Aug 05, 2004 06:30PM ● By Don Kindred
The Trials of the Toll road.
     Almost twenty years ago, (that would have been the mid 1980s) our business community received word that the County of Orange and the State of California had completed a master plan for South County’s transportation infrastructure. They concluded that if we were to remain a mobile society by the year 2025, the state’s next freeway (State Route 241) would have to be built along the eastern foothills and would terminate into the existing I-5 freeway at Avenida Pico. We responded with the appropriate shock. Oh, we could understand future traffic projections. We knew we were bordered by a Nuclear Generating Station, a missile testing site and the live firing range on Camp Pendleton. And even with 40,000 less people in town at the time, we knew that I-5 would be a parking lot if there were ever any sort of accident. It’s a parking lot quite a bit now, anyway. The State may have needed the road, but not down Pico, not another taffy ribbon of concrete to divide our community like the I-5 did in the ‘60s. We were ready to fight. Why couldn’t they just run it around us? 

     The problem we found was with the Marine Base. Our neighbor to the South had flatly denied any encroachment on the government’s property in the interest of National Security. Local citizens and officials, and I’m quite sure more than a few folks more powerful than us, spent worthy amounts of time and energy trying to convince the Marines to allow just enough access on the base to run the freeway around us. Common sense prevailed and by 1991 the preferred alignment was moved outside the county/city border.

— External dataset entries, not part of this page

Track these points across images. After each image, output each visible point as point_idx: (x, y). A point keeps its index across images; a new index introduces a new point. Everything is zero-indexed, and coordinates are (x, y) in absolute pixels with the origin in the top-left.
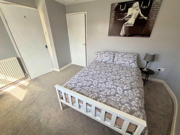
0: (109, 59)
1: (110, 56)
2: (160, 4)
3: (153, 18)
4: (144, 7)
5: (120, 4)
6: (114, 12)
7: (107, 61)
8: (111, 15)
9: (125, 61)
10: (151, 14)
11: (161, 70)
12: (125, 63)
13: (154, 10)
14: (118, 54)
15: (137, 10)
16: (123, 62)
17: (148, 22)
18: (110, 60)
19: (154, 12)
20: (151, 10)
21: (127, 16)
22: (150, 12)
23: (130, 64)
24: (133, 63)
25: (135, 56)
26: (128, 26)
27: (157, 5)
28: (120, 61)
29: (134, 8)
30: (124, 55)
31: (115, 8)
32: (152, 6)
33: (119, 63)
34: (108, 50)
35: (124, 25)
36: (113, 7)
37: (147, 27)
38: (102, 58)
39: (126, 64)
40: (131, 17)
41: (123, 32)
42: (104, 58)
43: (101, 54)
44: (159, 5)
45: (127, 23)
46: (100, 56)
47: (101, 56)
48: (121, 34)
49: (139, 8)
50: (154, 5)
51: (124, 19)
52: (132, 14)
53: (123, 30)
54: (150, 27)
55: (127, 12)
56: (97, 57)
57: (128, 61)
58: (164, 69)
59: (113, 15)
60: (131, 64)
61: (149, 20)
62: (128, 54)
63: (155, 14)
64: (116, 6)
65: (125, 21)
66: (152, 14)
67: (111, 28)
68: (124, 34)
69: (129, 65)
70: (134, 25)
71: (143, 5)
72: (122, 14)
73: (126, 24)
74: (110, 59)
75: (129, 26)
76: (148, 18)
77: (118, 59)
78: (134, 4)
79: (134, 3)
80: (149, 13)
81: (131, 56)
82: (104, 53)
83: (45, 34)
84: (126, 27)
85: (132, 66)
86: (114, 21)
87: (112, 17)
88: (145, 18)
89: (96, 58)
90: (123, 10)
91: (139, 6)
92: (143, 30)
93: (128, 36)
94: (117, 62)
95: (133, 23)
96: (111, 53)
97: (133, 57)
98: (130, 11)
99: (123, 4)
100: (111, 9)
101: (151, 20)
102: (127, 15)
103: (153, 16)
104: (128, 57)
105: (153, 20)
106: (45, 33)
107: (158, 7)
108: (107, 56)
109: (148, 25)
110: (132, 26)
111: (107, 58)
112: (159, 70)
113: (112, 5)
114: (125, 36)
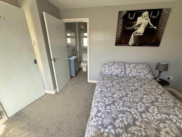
0: (120, 72)
1: (121, 68)
2: (169, 15)
3: (162, 28)
4: (154, 17)
5: (128, 12)
6: (122, 20)
7: (118, 74)
8: (119, 23)
9: (140, 73)
10: (160, 24)
11: (170, 79)
12: (139, 74)
13: (163, 20)
14: (130, 65)
15: (147, 19)
16: (137, 74)
17: (157, 31)
18: (122, 73)
19: (163, 22)
20: (160, 20)
21: (136, 25)
22: (160, 22)
23: (145, 75)
24: (149, 75)
25: (147, 66)
26: (137, 35)
27: (165, 16)
28: (134, 73)
29: (144, 17)
30: (136, 66)
31: (122, 16)
32: (161, 16)
33: (133, 75)
34: (116, 61)
35: (133, 34)
36: (120, 14)
37: (156, 37)
38: (112, 71)
39: (141, 76)
40: (140, 26)
42: (113, 71)
43: (109, 66)
44: (167, 16)
45: (137, 32)
46: (109, 68)
47: (111, 69)
48: (130, 43)
49: (148, 18)
50: (163, 15)
51: (133, 28)
52: (142, 23)
53: (131, 40)
54: (159, 37)
55: (136, 21)
56: (105, 70)
57: (143, 72)
58: (173, 77)
59: (121, 23)
60: (147, 76)
61: (158, 30)
62: (139, 64)
63: (164, 24)
64: (124, 14)
65: (134, 30)
66: (162, 24)
67: (118, 37)
68: (133, 44)
69: (145, 77)
70: (143, 34)
71: (153, 15)
72: (130, 22)
73: (135, 33)
74: (122, 71)
75: (139, 36)
76: (157, 28)
77: (131, 71)
78: (143, 14)
79: (143, 12)
80: (158, 22)
81: (144, 67)
82: (113, 65)
83: (33, 44)
84: (135, 36)
85: (147, 77)
86: (121, 30)
87: (120, 25)
88: (155, 27)
89: (104, 72)
90: (132, 18)
91: (148, 15)
92: (153, 40)
93: (138, 46)
94: (130, 74)
96: (121, 64)
97: (146, 68)
98: (140, 20)
99: (132, 12)
100: (119, 17)
101: (161, 30)
102: (136, 23)
103: (162, 26)
104: (141, 68)
105: (162, 30)
106: (33, 42)
107: (167, 18)
109: (158, 34)
110: (141, 36)
111: (117, 70)
112: (169, 78)
113: (120, 13)
114: (134, 45)
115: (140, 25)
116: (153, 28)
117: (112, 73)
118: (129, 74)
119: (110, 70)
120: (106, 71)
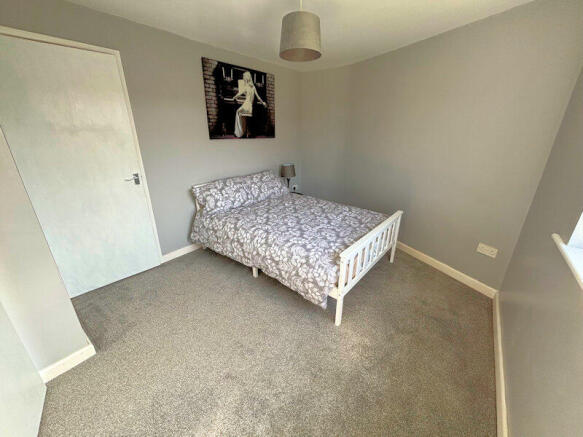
3: (271, 105)
4: (259, 85)
5: (220, 65)
6: (212, 78)
8: (207, 85)
10: (268, 98)
13: (270, 92)
15: (251, 87)
17: (268, 111)
19: (270, 95)
20: (267, 92)
21: (239, 94)
22: (267, 95)
26: (244, 115)
27: (271, 86)
29: (246, 81)
31: (211, 70)
32: (267, 86)
34: (226, 176)
35: (238, 113)
36: (208, 66)
37: (268, 120)
39: (276, 192)
40: (245, 99)
41: (239, 129)
42: (233, 198)
43: (220, 191)
44: (273, 86)
45: (243, 110)
47: (227, 195)
48: (237, 132)
49: (252, 84)
50: (269, 84)
51: (235, 101)
52: (246, 92)
53: (238, 125)
54: (271, 121)
56: (217, 201)
57: (275, 185)
59: (211, 86)
62: (265, 174)
63: (272, 99)
64: (214, 66)
67: (212, 117)
68: (243, 134)
69: (281, 192)
70: (253, 113)
71: (257, 80)
72: (228, 88)
73: (240, 112)
74: (247, 194)
77: (260, 188)
78: (244, 75)
81: (272, 176)
82: (226, 185)
84: (242, 118)
86: (216, 103)
87: (210, 90)
88: (264, 103)
90: (229, 79)
91: (251, 79)
92: (266, 126)
93: (250, 137)
94: (261, 195)
95: (251, 111)
97: (275, 177)
99: (226, 67)
100: (204, 71)
101: (271, 108)
102: (237, 92)
103: (271, 102)
104: (270, 178)
107: (273, 89)
108: (237, 191)
109: (270, 117)
113: (206, 61)
114: (244, 137)
115: (243, 95)
116: (262, 105)
117: (233, 202)
118: (259, 196)
119: (227, 198)
120: (219, 204)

     Now the debate is whether or not we even need the toll road. It is a debate which may divide our community even more than the Toll Road itself. The Journal has received letters from readers who want to know what position the magazine takes, as if we have some board of directors paid to vote on such issues. We don’t. Some have been offended that we have published positive opinions on the Toll Road. We do. The fact is, we write try to publish only positive articles. We have chosen to Celebrate Life in San Clemente by extolling the favorable aspects of our community, those things that bring us together as opposed to highlighting our differences. There are plenty of other venues for that. I have however, in this issue, included the letters from San Clementeans who have opposed the Toll Road in our Opinions Section.

     The scariest part of all this is that somehow, inconceivable to me, the Pico alignment is back on the drawing board. Giving us the one aspect of this issue against which we should all be united. I was encouraged to see the 1,300-home Marblehead Community Association come out with such a strong stance against it. As their spokesman, Ken Caresio, put it, “the species that are endangered the most are not birds, toads or various scrubs but are the human species represented by the families and employees of businesses that are so negatively impacted by this alternative.”

     Today is a Tuesday, at three o’clock in the afternoon and the freeway is stopped. Now we can and will debate for years whether we need the Toll Road. We can and will argue whether cars moving on a new route will be more harmful than cars idling on an old one. We can debate the relative importance of habitat verses humanity. But the one thing we should all do, regardless of any other consideration is to voice our united opposition, loud and often, to what is now called the Central Corridor Alternative.